§ TASK STATEMENT
Copy every record word for word. The images stay behind.

(Stored data entries)
[Start of Attachment]

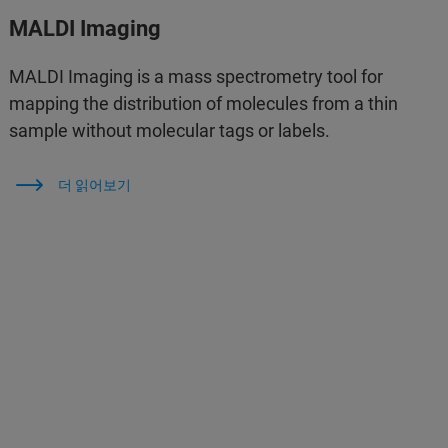
MALDI Imaging
MALDI Imaging is a mass spectrometry tool for
mapping the distribution of molecules from a thin
sample without molecular tags or labels.
더 읽어보기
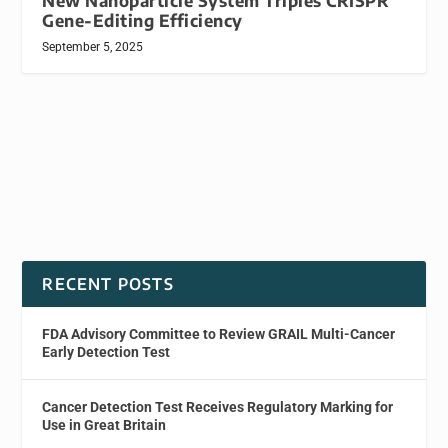
New Nanoparticle System Triples CRISPR
Gene-Editing Efficiency
September 5, 2025
RECENT POSTS
FDA Advisory Committee to Review GRAIL Multi-Cancer
Early Detection Test
Cancer Detection Test Receives Regulatory Marking for
Use in Great Britain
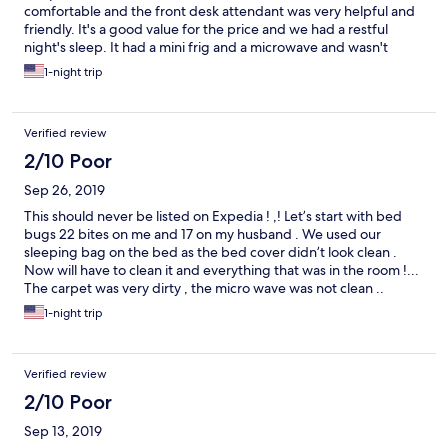
comfortable and the front desk attendant was very helpful and
friendly. It's a good value for the price and we had a restful
night's sleep. It had a mini frig and a microwave and wasn't
noisy.
1-night trip
Verified review
2/10 Poor
Sep 26, 2019
This should never be listed on Expedia ! ,! Let’s start with bed
bugs 22 bites on me and 17 on my husband . We used our
sleeping bag on the bed as the bed cover didn’t look clean .
Now will have to clean it and everything that was in the room !...
The carpet was very dirty , the micro wave was not clean ..
Breakfast at 8:33 am no food at all coffee was out when
1-night trip
replaced it was like dish water .. I know we shouldn’t have
stayed but it was late at night and we’d been driving for 10
hours . Were not fussy people and can put up with a lot ,,we
Verified review
camp out sometimes on the road too ,,we travel a lot .. This was
the worst.!! Expedia needs to remove this from there list !!!!
2/10 Poor
Sep 13, 2019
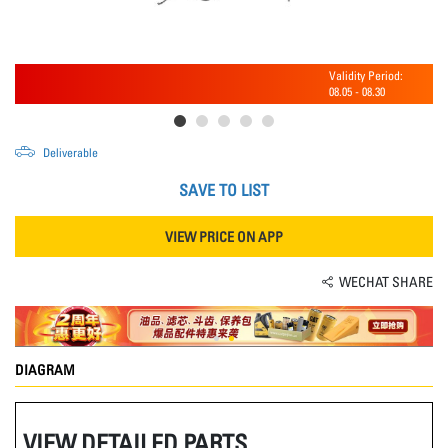
Validity Period:
08.05
-
08.30
Deliverable
SAVE TO LIST
VIEW PRICE ON APP
WECHAT SHARE
DIAGRAM
VIEW DETAILED PARTS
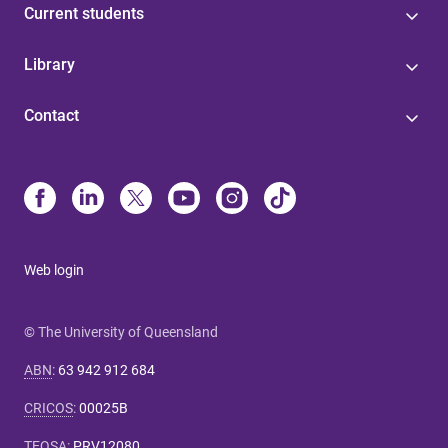
Current students
Library
Contact
Web login
© The University of Queensland
ABN
:
63 942 912 684
CRICOS
:
00025B
TEQSA
:
PRV12080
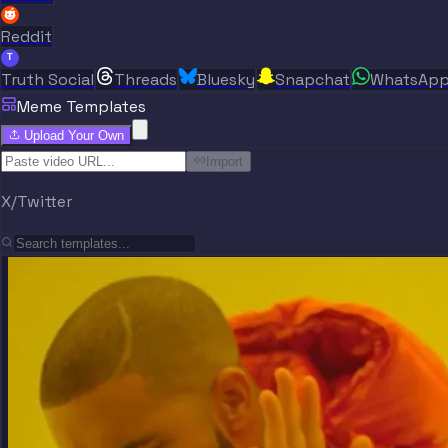
Reddit
T
Truth Social
Threads
Bluesky
Snapchat
WhatsAp
Meme Templates
Upload Your Own
Import
X/Twitter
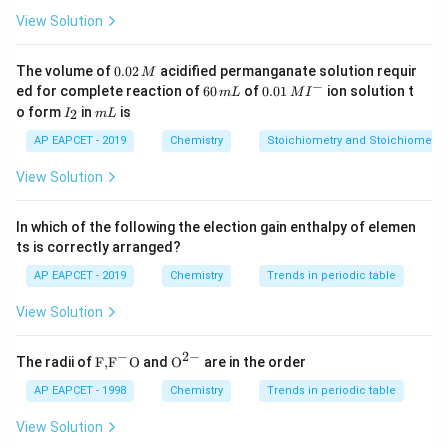
HCl
using
(X), and the introduction of Fluorine (Y) is
H
Cl
View Solution
typically achieved using the Balz-Schiemann reagent
sequence.
0.
The volume of
0.02
acidified permanganate solution requir
M
0
−
6
0.0
ed for complete reaction of
60
of
0.01
ion solution t
m
L
M
I
2
0
1\,
I
m
o form
in
is
2
Step 3: Analysis
I
m
L
\,
\,
MI
_
L
M
m
^
The conversion of the diazonium salt to a
2
AP EAPCET - 2019
Chemistry
Stoichiometry and Stoichiometric
L
{-}
HBF_{4}
fluorobenzene is done via reaction with
H
B
F
4
View Solution
\Delta
Δ
followed by thermal decomposition (
).
In which of the following the election gain enthalpy of elemen
Step 4: Conclusion
ts is correctly arranged?
HCl
(i)
(
)
(
)
Δ
X is
and Y is
.
H
Cl
i
H
B
F
ii
4
AP EAPCET - 2019
Chemistry
Trends in periodic table
HBF_{4}
(ii)
View Solution
Final Answer:
(C)
\Delta
−
2
−
\text
{{\te
The radii of
F,
F
O
and
O
are in the order
Download Solution in PDF
{F,}
xt
{{\t
{O}}
AP EAPCET - 1998
Chemistry
Trends in periodic table
ext
^{2
{F}}
-}}
View Solution
^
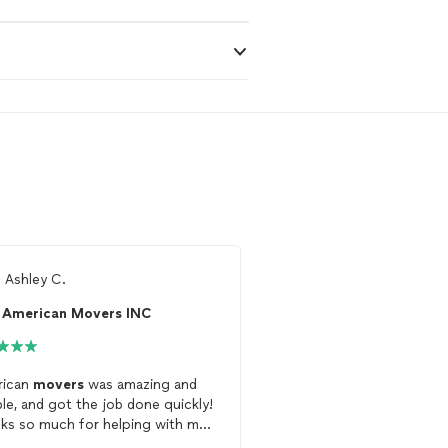
m
Ashley C.
From
Daniel P.
American Movers INC
Born to Move
rican
movers
was amazing and
Five stars for the team 
ible, and got the job done quickly!
Move
who were able to 
ks so much for helping with my
schedule a
move
of som
e
for me on short notice! The team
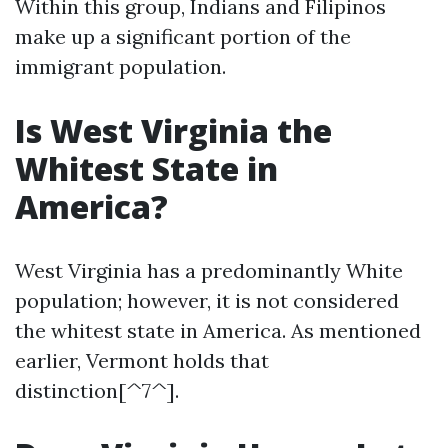
Within this group, Indians and Filipinos
make up a significant portion of the
immigrant population.
Is West Virginia the
Whitest State in
America?
West Virginia has a predominantly White
population; however, it is not considered
the whitest state in America. As mentioned
earlier, Vermont holds that
distinction[^7^].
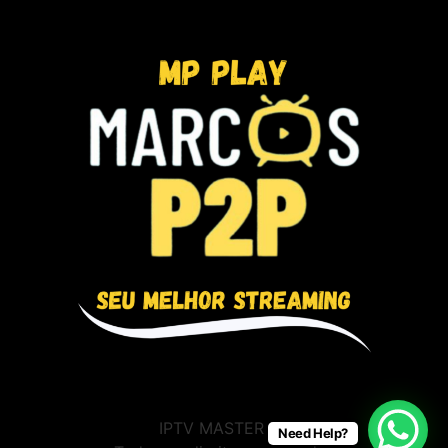
IPTV MASTER BR
Need Help?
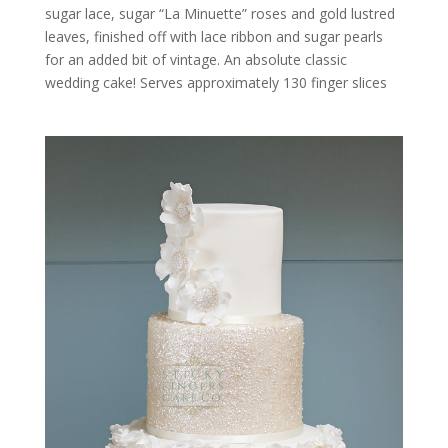
sugar lace, sugar “La Minuette” roses and gold lustred
leaves, finished off with lace ribbon and sugar pearls
for an added bit of vintage. An absolute classic
wedding cake! Serves approximately 130 finger slices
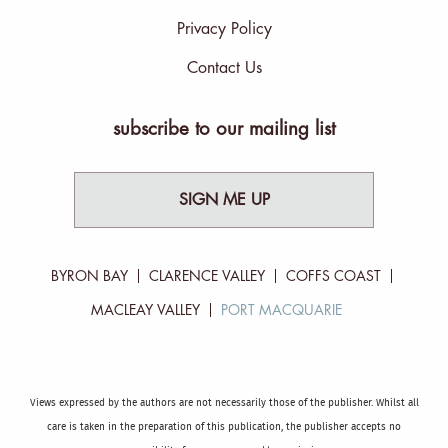
Privacy Policy
Contact Us
subscribe to our mailing list
SIGN ME UP
BYRON BAY
CLARENCE VALLEY
COFFS COAST
MACLEAY VALLEY
PORT MACQUARIE
Views expressed by the authors are not necessarily those of the publisher. Whilst all
care is taken in the preparation of this publication, the publisher accepts no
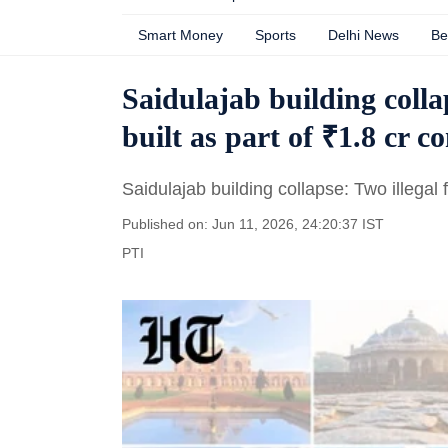
Smart Money
Sports
Delhi News
Be
Saidulajab building colla
built as part of ₹1.8 cr c
Saidulajab building collapse: Two illegal 
Published on: Jun 11, 2026, 24:20:37 IST
PTI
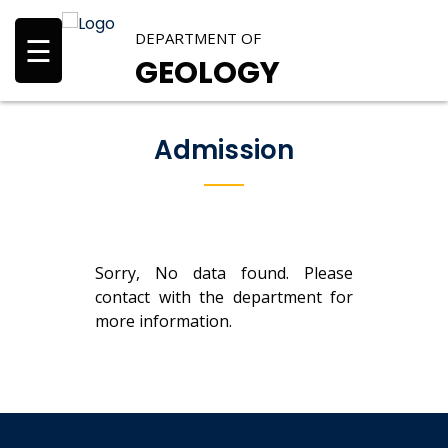
DEPARTMENT OF
☰
GEOLOGY
Admission
Sorry, No data found. Please
contact with the department for
more information.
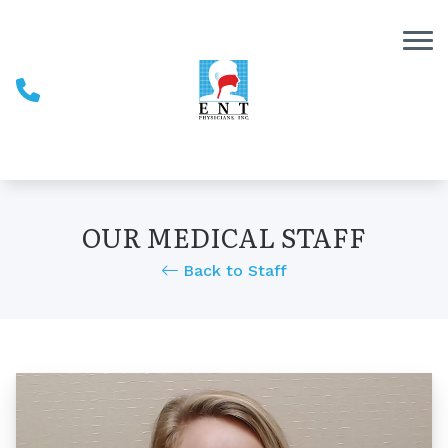
Skip to Content
OUR MEDICAL STAFF
Back to Staff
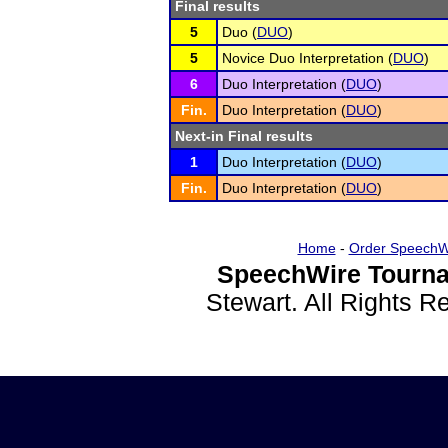
Final results
5
Duo (
DUO
)
5
Novice Duo Interpretation (
DUO
)
6
Duo Interpretation (
DUO
)
Fin.
Duo Interpretation (
DUO
)
Next-in Final results
1
Duo Interpretation (
DUO
)
Fin.
Duo Interpretation (
DUO
)
Home
-
Order SpeechW
SpeechWire Tourna
Stewart. All Rights 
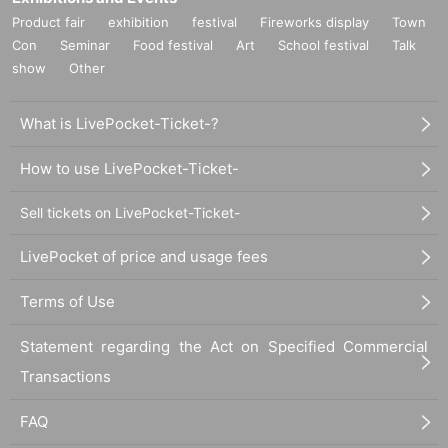
Product fair
exhibition
festival
Fireworks display
Town
Con
Seminar
Food festival
Art
School festival
Talk
show
Other
What is LivePocket-Ticket-?
How to use LivePocket-Ticket-
Sell tickets on LivePocket-Ticket-
LivePocket of price and usage fees
Terms of Use
Statement regarding the Act on Specified Commercial
Transactions
FAQ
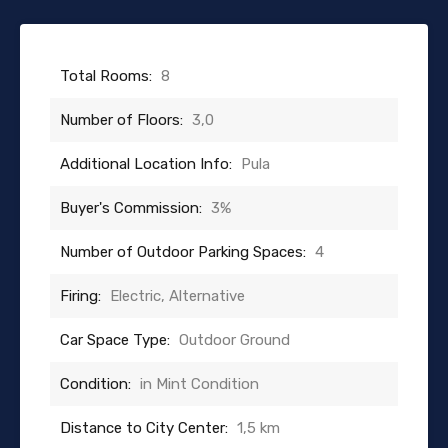
Total Rooms:
8
Number of Floors:
3,0
Additional Location Info:
Pula
Buyer's Commission:
3%
Number of Outdoor Parking Spaces:
4
Firing:
Electric, Alternative
Car Space Type:
Outdoor Ground
Condition:
in Mint Condition
Distance to City Center:
1,5 km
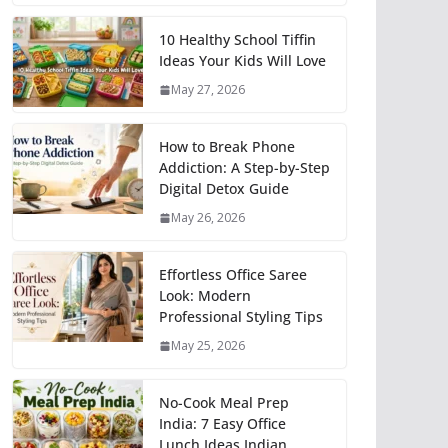
10 Healthy School Tiffin
Ideas Your Kids Will Love
May 27, 2026
How to Break Phone
Addiction: A Step-by-Step
Digital Detox Guide
May 26, 2026
Effortless Office Saree
Look: Modern
Professional Styling Tips
May 25, 2026
No-Cook Meal Prep
India: 7 Easy Office
Lunch Ideas Indian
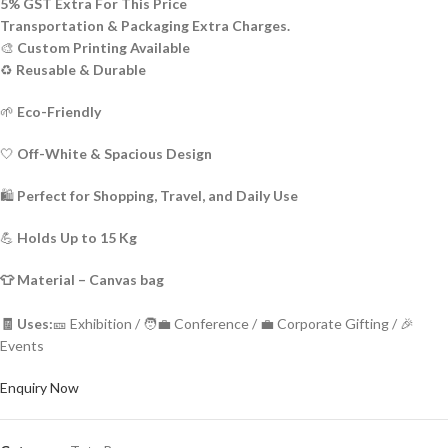
5% GST Extra For This Price
Transportation & Packaging Extra Charges.
🎨
Custom Printing Available
♻️
Reusable & Durable
🌱
Eco-Friendly
🤍
Off-White & Spacious Design
🛍️
Perfect for Shopping, Travel, and Daily Use
💪
Holds Up to 15 Kg
👕 Material – Canvas bag
🧾 Uses:
🎫 Exhibition / 🧑‍💼 Conference / 💼 Corporate Gifting / 🎉
Events
Enquiry Now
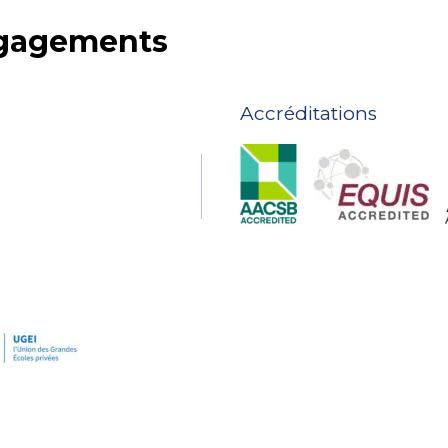
ngagements
Accréditations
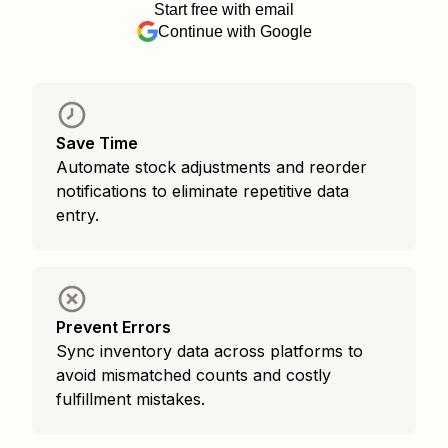
Start free with email
Continue with Google
Save Time
Automate stock adjustments and reorder
notifications to eliminate repetitive data
entry.
Prevent Errors
Sync inventory data across platforms to
avoid mismatched counts and costly
fulfillment mistakes.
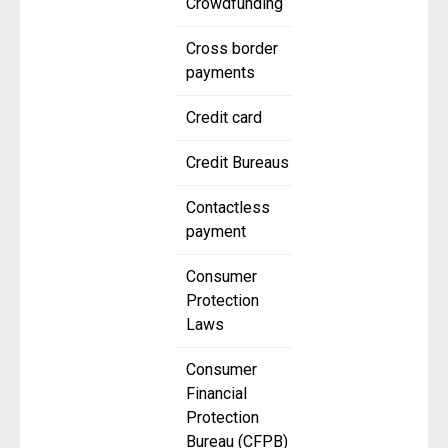
Crowdfunding
Cross border
payments
Credit card
Credit Bureaus
Contactless
payment
Consumer
Protection
Laws
Consumer
Financial
Protection
Bureau (CFPB)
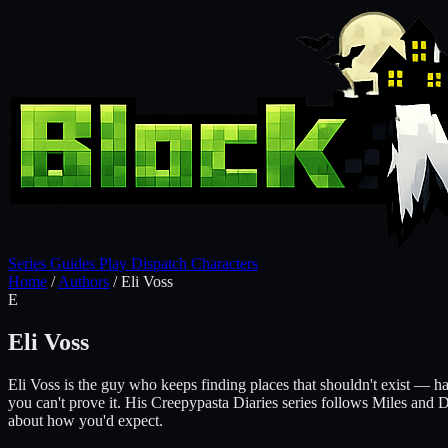
Series
Guides
Play
Dispatch
Characters
Home
/
Authors
/
Eli Voss
E
Eli Voss
Eli Voss is the guy who keeps finding places that shouldn't exist — ha
you can't prove it. His Creepypasta Diaries series follows Miles and 
about how you'd expect.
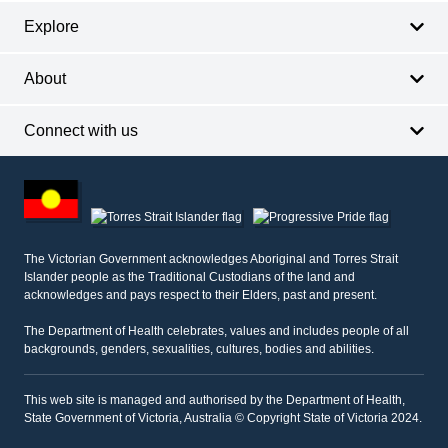
Explore
About
Connect with us
Footer
other
information
The Victorian Government acknowledges Aboriginal and Torres Strait
Islander people as the Traditional Custodians of the land and
acknowledges and pays respect to their Elders, past and present.
The Department of Health celebrates, values and includes people of all
backgrounds, genders, sexualities, cultures, bodies and abilities.
This web site is managed and authorised by the Department of Health,
State Government of Victoria, Australia © Copyright State of Victoria 2024.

[End of Attachment]

§ SOLUTION FOR THIS TASK
MALDI Imaging
MALDI Imaging is a mass spectrometry tool for
mapping the distribution of molecules from a thin
sample without molecular tags or labels.
더 읽어보기
New Nanoparticle System Triples CRISPR
Gene-Editing Efficiency
September 5, 2025
RECENT POSTS
FDA Advisory Committee to Review GRAIL Multi-Cancer
Early Detection Test
Cancer Detection Test Receives Regulatory Marking for
Use in Great Britain
comfortable and the front desk attendant was very helpful and
friendly. It's a good value for the price and we had a restful
night's sleep. It had a mini frig and a microwave and wasn't
noisy.
1-night trip
Verified review
2/10 Poor
Sep 26, 2019
This should never be listed on Expedia ! ,! Let’s start with bed
bugs 22 bites on me and 17 on my husband . We used our
sleeping bag on the bed as the bed cover didn’t look clean .
Now will have to clean it and everything that was in the room !...
The carpet was very dirty , the micro wave was not clean ..
Breakfast at 8:33 am no food at all coffee was out when
1-night trip
replaced it was like dish water .. I know we shouldn’t have
stayed but it was late at night and we’d been driving for 10
hours . Were not fussy people and can put up with a lot ,,we
Verified review
camp out sometimes on the road too ,,we travel a lot .. This was
the worst.!! Expedia needs to remove this from there list !!!!
2/10 Poor
Sep 13, 2019
Validity Period:
08.05
-
08.30
Deliverable
SAVE TO LIST
VIEW PRICE ON APP
WECHAT SHARE
DIAGRAM
VIEW DETAILED PARTS
Current students
Library
Contact
Web login
© The University of Queensland
ABN
:
63 942 912 684
CRICOS
:
00025B
TEQSA
:
PRV12080
Reddit
T
Truth Social
Threads
Bluesky
Snapchat
WhatsAp
Meme Templates
Upload Your Own
Import
X/Twitter
HCl
using
(X), and the introduction of Fluorine (Y) is
H
Cl
View Solution
typically achieved using the Balz-Schiemann reagent
sequence.
0.
The volume of
0.02
acidified permanganate solution requir
M
0
−
6
0.0
ed for complete reaction of
60
of
0.01
ion solution t
m
L
M
I
2
0
1\,
I
m
o form
in
is
2
Step 3: Analysis
I
m
L
\,
\,
MI
_
L
M
m
^
The conversion of the diazonium salt to a
2
AP EAPCET - 2019
Chemistry
Stoichiometry and Stoichiometric
L
{-}
HBF_{4}
fluorobenzene is done via reaction with
H
B
F
4
View Solution
\Delta
Δ
followed by thermal decomposition (
).
In which of the following the election gain enthalpy of elemen
Step 4: Conclusion
ts is correctly arranged?
HCl
(i)
(
)
(
)
Δ
X is
and Y is
.
H
Cl
i
H
B
F
ii
4
AP EAPCET - 2019
Chemistry
Trends in periodic table
HBF_{4}
(ii)
View Solution
Final Answer:
(C)
\Delta
−
2
−
\text
{{\te
The radii of
F,
F
O
and
O
are in the order
Download Solution in PDF
{F,}
xt
{{\t
{O}}
AP EAPCET - 1998
Chemistry
Trends in periodic table
ext
^{2
{F}}
-}}
View Solution
^
m
Ashley C.
From
Daniel P.
American Movers INC
Born to Move
rican
movers
was amazing and
Five stars for the team 
ible, and got the job done quickly!
Move
who were able to 
ks so much for helping with my
schedule a
move
of som
e
for me on short notice! The team
Within this group, Indians and Filipinos
make up a significant portion of the
immigrant population.
Is West Virginia the
Whitest State in
America?
West Virginia has a predominantly White
population; however, it is not considered
the whitest state in America. As mentioned
earlier, Vermont holds that
distinction[^7^].
IPTV MASTER BR
Need Help?
sugar lace, sugar “La Minuette” roses and gold lustred
leaves, finished off with lace ribbon and sugar pearls
for an added bit of vintage. An absolute classic
wedding cake! Serves approximately 130 finger slices
Privacy Policy
Contact Us
subscribe to our mailing list
SIGN ME UP
BYRON BAY
CLARENCE VALLEY
COFFS COAST
MACLEAY VALLEY
PORT MACQUARIE
Views expressed by the authors are not necessarily those of the publisher. Whilst all
care is taken in the preparation of this publication, the publisher accepts no
Smart Money
Sports
Delhi News
Be
Saidulajab building colla
built as part of ₹1.8 cr c
Saidulajab building collapse: Two illegal 
Published on: Jun 11, 2026, 24:20:37 IST
PTI
DEPARTMENT OF
☰
GEOLOGY
Admission
Sorry, No data found. Please
contact with the department for
more information.
Skip to Content
OUR MEDICAL STAFF
Back to Staff
Final results
5
Duo (
DUO
)
5
Novice Duo Interpretation (
DUO
)
6
Duo Interpretation (
DUO
)
Fin.
Duo Interpretation (
DUO
)
Next-in Final results
1
Duo Interpretation (
DUO
)
Fin.
Duo Interpretation (
DUO
)
Home
-
Order SpeechW
SpeechWire Tourna
Stewart. All Rights 
Product fair
exhibition
festival
Fireworks display
Town
Con
Seminar
Food festival
Art
School festival
Talk
show
Other
What is LivePocket-Ticket-?
How to use LivePocket-Ticket-
Sell tickets on LivePocket-Ticket-
LivePocket of price and usage fees
Terms of Use
Statement regarding the Act on Specified Commercial
Transactions
FAQ
Total Rooms:
8
Number of Floors:
3,0
Additional Location Info:
Pula
Buyer's Commission:
3%
Number of Outdoor Parking Spaces:
4
Firing:
Electric, Alternative
Car Space Type:
Outdoor Ground
Condition:
in Mint Condition
Distance to City Center:
1,5 km
10 Healthy School Tiffin
Ideas Your Kids Will Love
May 27, 2026
How to Break Phone
Addiction: A Step-by-Step
Digital Detox Guide
May 26, 2026
Effortless Office Saree
Look: Modern
Professional Styling Tips
May 25, 2026
No-Cook Meal Prep
India: 7 Easy Office
Lunch Ideas Indian
5% GST Extra For This Price
Transportation & Packaging Extra Charges.
🎨
Custom Printing Available
♻️
Reusable & Durable
🌱
Eco-Friendly
🤍
Off-White & Spacious Design
🛍️
Perfect for Shopping, Travel, and Daily Use
💪
Holds Up to 15 Kg
👕 Material – Canvas bag
🧾 Uses:
🎫 Exhibition / 🧑‍💼 Conference / 💼 Corporate Gifting / 🎉
Events
Enquiry Now
ngagements
Accréditations
Start free with email
Continue with Google
Save Time
Automate stock adjustments and reorder
notifications to eliminate repetitive data
entry.
Prevent Errors
Sync inventory data across platforms to
avoid mismatched counts and costly
fulfillment mistakes.
Crowdfunding
Cross border
payments
Credit card
Credit Bureaus
Contactless
payment
Consumer
Protection
Laws
Consumer
Financial
Protection
Bureau (CFPB)
Series
Guides
Play
Dispatch
Characters
Home
/
Authors
/
Eli Voss
E
Eli Voss
Eli Voss is the guy who keeps finding places that shouldn't exist — ha
you can't prove it. His Creepypasta Diaries series follows Miles and 
about how you'd expect.
Explore
About
Connect with us
Footer
other
information
The Victorian Government acknowledges Aboriginal and Torres Strait
Islander people as the Traditional Custodians of the land and
acknowledges and pays respect to their Elders, past and present.
The Department of Health celebrates, values and includes people of all
backgrounds, genders, sexualities, cultures, bodies and abilities.
This web site is managed and authorised by the Department of Health,
State Government of Victoria, Australia © Copyright State of Victoria 2024.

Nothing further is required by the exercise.